Which lines in the entries below contain the string "sassc"? Gather every such line, treating uppercase and lowercase letters as distinct.

**Extracted records**.
++++

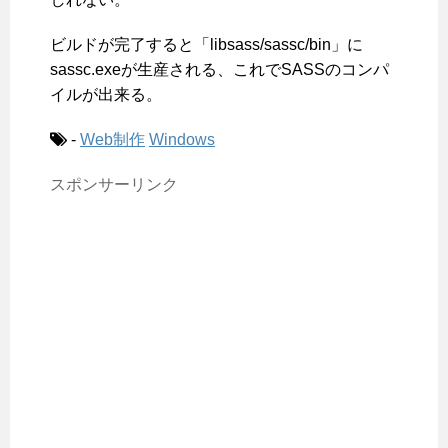
ビルドが完了すると「libsass/sassc/bin」に
sassc.exeが生産される、これでSASSのコンパ
イルが出来る。
-
Web制作
Windows
スポンサーリンク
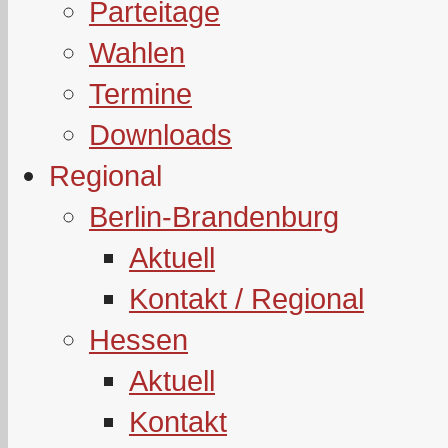
Parteitage
Wahlen
Termine
Downloads
Regional
Berlin-Brandenburg
Aktuell
Kontakt / Regional
Hessen
Aktuell
Kontakt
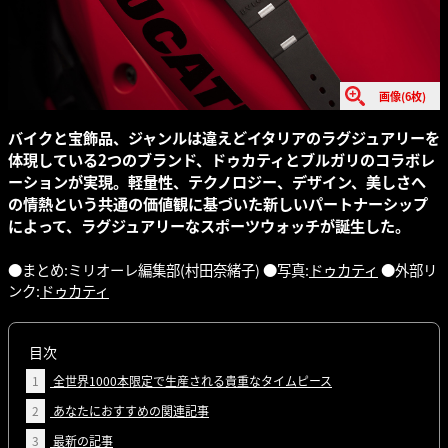
画像(6枚)
バイクと宝飾品、ジャンルは違えどイタリアのラグジュアリーを
体現している2つのブランド、ドゥカティとブルガリのコラボレ
ーションが実現。軽量性、テクノロジー、デザイン、美しさへ
の情熱という共通の価値観に基づいた新しいパートナーシップ
によって、ラグジュアリーなスポーツウォッチが誕生した。
●まとめ:ミリオーレ編集部(村田奈緒子) ●写真:
ドゥカティ
●外部リ
ンク:
ドゥカティ
目次
1
全世界1000本限定で生産される貴重なタイムピース
2
あなたにおすすめの関連記事
3
最新の記事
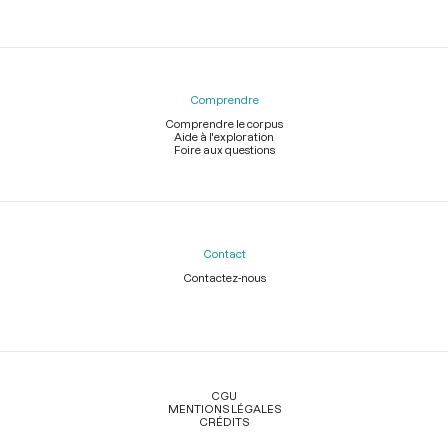
Comprendre
Comprendre le corpus
Aide à l'exploration
Foire aux questions
Contact
Contactez-nous
Légal
CGU
MENTIONS LÉGALES
CRÉDITS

++++

**Solution for this exercise**.
ビルドが完了すると「libsass/sassc/bin」に
sassc.exeが生産される、これでSASSのコンパ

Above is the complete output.